TEXT SEGMENT section start

Despite Hardy’s contentions, there is no such doubt
in the present case. Nothing in the record so much as hints at the possibility
that Cao’s pain was caused by a preexisting condition. During cross
examination, Cao admitted that, after the accident, he did not see his family
doctor and the doctor he did see had never treated him before. Defense counsel
did not inquire as to the reason for Cao’s choice of doctors, nor did defense
counsel present any evidence that Cao had changed doctors in bad faith. On this
record, it is entirely possible that Cao’s family doctor was unavailable on the
day of the accident, and Cao went to the next available doctor for his
examination. On the other hand, if Cao’s family doctor could show Cao had a
history of symptoms similar to those he suffered after the accident, Hilland
would be on-point. See 856 S.W.2d at 241. Evidence from Cao’s family
doctor is conspicuously absent from the record, however, and Hilland does
not justify the jury award here.

TEXT SEGMENT section end
ENTRIES SUPPLIED section start

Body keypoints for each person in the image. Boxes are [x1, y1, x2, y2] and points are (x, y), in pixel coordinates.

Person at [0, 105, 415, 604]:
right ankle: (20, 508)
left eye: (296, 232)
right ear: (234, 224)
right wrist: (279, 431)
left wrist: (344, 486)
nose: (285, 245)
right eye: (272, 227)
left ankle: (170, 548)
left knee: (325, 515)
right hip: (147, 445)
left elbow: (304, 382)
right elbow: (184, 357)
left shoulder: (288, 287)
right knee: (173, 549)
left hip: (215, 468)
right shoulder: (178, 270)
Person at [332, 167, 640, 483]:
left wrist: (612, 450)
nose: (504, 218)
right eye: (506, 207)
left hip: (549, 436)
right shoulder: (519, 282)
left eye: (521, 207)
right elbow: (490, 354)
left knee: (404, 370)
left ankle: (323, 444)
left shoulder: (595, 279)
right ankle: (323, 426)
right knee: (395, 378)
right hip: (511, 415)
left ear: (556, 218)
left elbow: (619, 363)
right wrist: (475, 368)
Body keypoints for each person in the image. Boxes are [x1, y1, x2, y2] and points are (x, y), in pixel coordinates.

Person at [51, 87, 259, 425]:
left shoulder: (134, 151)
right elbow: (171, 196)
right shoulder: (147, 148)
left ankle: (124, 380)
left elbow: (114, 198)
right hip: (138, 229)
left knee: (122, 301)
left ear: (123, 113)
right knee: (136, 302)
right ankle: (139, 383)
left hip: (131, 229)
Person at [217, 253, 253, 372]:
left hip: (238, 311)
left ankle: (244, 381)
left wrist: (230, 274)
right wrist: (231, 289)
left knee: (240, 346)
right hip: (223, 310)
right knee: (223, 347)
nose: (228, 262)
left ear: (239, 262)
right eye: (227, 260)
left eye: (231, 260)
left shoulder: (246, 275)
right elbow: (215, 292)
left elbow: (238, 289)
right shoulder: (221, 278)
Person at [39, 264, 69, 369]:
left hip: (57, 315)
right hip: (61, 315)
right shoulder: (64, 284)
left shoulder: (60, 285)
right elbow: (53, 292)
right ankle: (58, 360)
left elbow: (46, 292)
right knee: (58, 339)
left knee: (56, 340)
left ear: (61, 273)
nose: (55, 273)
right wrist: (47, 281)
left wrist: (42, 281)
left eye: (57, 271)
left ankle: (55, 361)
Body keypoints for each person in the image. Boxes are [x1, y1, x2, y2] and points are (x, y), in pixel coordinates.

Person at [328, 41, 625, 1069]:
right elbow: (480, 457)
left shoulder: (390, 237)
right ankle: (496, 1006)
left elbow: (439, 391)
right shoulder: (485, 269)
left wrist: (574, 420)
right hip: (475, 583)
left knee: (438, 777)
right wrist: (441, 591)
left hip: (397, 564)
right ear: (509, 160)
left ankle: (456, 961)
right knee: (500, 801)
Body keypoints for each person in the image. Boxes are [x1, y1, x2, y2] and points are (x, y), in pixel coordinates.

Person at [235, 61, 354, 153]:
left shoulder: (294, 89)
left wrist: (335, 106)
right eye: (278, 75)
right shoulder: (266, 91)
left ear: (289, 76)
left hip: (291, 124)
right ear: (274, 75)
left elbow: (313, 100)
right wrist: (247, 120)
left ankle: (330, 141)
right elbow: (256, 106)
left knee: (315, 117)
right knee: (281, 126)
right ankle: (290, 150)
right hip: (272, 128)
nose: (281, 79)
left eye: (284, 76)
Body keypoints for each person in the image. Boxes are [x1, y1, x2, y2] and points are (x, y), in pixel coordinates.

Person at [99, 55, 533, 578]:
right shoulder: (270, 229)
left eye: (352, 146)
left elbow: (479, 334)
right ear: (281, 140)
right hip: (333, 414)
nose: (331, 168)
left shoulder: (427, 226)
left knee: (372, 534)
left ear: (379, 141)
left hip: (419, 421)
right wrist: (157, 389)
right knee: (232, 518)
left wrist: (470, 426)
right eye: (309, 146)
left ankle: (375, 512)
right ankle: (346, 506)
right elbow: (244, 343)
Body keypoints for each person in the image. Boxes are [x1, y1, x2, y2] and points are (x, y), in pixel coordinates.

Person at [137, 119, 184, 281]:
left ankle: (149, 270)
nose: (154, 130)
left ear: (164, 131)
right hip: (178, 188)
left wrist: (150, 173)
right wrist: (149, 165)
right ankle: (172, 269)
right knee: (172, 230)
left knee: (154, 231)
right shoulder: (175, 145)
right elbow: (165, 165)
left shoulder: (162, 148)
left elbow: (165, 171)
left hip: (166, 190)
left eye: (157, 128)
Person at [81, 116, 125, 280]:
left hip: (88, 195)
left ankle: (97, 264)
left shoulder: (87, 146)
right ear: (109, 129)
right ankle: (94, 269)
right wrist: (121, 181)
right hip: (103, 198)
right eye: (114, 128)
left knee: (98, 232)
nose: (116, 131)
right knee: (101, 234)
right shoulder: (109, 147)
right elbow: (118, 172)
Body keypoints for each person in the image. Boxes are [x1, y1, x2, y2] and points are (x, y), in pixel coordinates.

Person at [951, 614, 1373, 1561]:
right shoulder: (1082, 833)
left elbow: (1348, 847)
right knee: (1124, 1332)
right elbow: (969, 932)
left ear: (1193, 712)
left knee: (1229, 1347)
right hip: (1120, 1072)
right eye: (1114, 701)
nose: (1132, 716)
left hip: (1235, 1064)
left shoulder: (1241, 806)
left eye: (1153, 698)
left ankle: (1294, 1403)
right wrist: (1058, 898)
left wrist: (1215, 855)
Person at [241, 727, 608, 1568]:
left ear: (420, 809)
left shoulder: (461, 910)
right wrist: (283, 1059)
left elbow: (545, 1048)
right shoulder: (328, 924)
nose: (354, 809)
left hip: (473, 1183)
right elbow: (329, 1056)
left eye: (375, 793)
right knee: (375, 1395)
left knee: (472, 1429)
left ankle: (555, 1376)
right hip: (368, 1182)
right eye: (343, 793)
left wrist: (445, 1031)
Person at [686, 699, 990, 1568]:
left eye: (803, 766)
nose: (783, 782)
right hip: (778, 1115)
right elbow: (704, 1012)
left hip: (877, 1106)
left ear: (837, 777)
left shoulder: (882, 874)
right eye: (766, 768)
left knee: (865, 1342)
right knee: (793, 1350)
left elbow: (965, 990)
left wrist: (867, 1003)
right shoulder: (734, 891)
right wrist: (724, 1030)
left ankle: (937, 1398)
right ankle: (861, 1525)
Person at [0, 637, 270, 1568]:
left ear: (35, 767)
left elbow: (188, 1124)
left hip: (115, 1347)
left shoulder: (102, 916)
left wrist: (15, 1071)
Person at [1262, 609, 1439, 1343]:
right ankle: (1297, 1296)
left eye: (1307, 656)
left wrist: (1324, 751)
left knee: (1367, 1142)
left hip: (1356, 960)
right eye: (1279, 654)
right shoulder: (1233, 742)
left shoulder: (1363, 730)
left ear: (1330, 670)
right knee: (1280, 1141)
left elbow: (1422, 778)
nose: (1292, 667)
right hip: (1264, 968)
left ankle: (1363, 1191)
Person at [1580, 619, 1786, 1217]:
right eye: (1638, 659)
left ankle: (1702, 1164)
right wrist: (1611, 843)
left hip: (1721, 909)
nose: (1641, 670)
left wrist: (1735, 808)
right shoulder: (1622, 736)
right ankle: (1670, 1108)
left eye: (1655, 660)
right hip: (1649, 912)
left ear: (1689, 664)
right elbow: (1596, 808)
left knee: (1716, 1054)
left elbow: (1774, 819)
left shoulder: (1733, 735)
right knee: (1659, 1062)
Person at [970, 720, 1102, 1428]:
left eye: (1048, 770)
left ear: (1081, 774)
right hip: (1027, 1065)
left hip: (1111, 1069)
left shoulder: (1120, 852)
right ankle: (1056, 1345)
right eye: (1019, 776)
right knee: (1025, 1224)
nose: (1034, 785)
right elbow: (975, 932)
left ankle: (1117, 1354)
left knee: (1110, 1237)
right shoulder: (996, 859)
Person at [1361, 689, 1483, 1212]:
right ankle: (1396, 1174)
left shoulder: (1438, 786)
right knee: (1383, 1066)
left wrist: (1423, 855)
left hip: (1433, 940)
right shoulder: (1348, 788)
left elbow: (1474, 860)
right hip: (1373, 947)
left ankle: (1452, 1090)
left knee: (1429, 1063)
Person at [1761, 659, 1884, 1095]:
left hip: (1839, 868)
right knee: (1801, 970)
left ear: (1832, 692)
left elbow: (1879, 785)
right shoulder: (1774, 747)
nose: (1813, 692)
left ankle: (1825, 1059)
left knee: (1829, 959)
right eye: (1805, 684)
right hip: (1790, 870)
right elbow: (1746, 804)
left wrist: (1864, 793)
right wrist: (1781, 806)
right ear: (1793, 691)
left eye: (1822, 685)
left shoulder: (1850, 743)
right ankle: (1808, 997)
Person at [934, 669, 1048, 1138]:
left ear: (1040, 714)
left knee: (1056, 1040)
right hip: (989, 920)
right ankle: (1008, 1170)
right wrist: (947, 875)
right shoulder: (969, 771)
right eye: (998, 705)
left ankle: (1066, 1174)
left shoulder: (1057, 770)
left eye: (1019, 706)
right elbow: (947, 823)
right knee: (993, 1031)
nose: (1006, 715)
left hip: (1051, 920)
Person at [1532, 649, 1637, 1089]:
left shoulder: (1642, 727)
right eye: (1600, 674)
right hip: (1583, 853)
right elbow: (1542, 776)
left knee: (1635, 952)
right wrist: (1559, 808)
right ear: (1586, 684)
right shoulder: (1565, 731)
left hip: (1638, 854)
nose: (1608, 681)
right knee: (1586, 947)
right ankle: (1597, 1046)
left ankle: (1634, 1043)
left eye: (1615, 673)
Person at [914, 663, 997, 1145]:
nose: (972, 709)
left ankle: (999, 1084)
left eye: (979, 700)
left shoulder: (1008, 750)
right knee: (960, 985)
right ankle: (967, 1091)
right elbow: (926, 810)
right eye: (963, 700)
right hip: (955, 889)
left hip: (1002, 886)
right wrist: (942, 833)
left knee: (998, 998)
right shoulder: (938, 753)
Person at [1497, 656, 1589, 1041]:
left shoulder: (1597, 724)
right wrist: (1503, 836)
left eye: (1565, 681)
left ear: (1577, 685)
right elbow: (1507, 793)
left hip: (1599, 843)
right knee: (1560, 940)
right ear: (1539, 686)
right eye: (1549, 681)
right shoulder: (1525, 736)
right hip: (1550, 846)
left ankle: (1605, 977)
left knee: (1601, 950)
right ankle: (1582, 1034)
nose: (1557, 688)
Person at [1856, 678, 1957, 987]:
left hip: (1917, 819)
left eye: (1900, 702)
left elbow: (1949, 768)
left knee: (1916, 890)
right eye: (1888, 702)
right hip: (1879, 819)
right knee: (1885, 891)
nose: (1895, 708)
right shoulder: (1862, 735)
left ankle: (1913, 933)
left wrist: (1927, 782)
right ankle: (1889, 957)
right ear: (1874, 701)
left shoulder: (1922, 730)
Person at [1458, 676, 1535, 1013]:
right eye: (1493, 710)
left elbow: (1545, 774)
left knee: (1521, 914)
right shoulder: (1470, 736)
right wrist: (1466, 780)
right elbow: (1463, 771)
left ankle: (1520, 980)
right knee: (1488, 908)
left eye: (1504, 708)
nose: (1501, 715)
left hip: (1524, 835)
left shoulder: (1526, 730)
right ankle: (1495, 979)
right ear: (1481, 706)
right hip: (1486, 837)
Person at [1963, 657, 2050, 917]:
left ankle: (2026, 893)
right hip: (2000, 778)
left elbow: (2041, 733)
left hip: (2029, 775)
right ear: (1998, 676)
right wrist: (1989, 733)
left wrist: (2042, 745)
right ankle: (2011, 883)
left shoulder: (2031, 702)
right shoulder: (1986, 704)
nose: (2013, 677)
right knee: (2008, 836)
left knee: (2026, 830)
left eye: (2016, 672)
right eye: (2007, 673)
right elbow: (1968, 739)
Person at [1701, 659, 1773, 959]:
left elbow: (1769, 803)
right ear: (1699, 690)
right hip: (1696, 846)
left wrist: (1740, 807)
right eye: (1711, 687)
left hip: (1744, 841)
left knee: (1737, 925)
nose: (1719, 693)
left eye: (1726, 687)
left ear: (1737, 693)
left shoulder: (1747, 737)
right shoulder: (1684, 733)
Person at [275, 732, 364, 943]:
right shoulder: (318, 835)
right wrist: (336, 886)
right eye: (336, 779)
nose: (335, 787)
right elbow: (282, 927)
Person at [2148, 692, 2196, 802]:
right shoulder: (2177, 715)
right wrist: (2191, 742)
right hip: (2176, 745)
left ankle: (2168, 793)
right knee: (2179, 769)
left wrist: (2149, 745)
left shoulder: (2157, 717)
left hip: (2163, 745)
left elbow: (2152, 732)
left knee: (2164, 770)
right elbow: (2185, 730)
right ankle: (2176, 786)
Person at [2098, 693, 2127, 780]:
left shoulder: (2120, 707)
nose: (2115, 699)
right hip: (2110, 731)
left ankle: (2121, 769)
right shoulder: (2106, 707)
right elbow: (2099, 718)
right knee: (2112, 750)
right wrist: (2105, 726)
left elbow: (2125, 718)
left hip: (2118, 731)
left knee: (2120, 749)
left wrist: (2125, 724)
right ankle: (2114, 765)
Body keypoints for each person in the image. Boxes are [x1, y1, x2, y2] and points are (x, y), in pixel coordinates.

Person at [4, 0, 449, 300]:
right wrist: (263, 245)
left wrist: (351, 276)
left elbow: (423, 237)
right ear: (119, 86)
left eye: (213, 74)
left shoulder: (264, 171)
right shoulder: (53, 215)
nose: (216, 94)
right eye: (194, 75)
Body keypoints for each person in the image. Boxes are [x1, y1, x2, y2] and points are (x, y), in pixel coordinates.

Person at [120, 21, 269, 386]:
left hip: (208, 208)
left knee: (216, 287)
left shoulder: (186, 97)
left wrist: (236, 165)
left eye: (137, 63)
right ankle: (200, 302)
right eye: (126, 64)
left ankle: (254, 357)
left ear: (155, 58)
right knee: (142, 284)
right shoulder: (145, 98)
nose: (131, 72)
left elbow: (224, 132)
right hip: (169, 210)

ENTRIES SUPPLIED section end

Repeat the whole court passage about Cao's doctors and the missing medical evidence, word for word. These lines have nothing to do with the text.

• **PROBLEM SOLUTION**
Despite Hardy’s contentions, there is no such doubt
in the present case. Nothing in the record so much as hints at the possibility
that Cao’s pain was caused by a preexisting condition. During cross
examination, Cao admitted that, after the accident, he did not see his family
doctor and the doctor he did see had never treated him before. Defense counsel
did not inquire as to the reason for Cao’s choice of doctors, nor did defense
counsel present any evidence that Cao had changed doctors in bad faith. On this
record, it is entirely possible that Cao’s family doctor was unavailable on the
day of the accident, and Cao went to the next available doctor for his
examination. On the other hand, if Cao’s family doctor could show Cao had a
history of symptoms similar to those he suffered after the accident, Hilland
would be on-point. See 856 S.W.2d at 241. Evidence from Cao’s family
doctor is conspicuously absent from the record, however, and Hilland does
not justify the jury award here.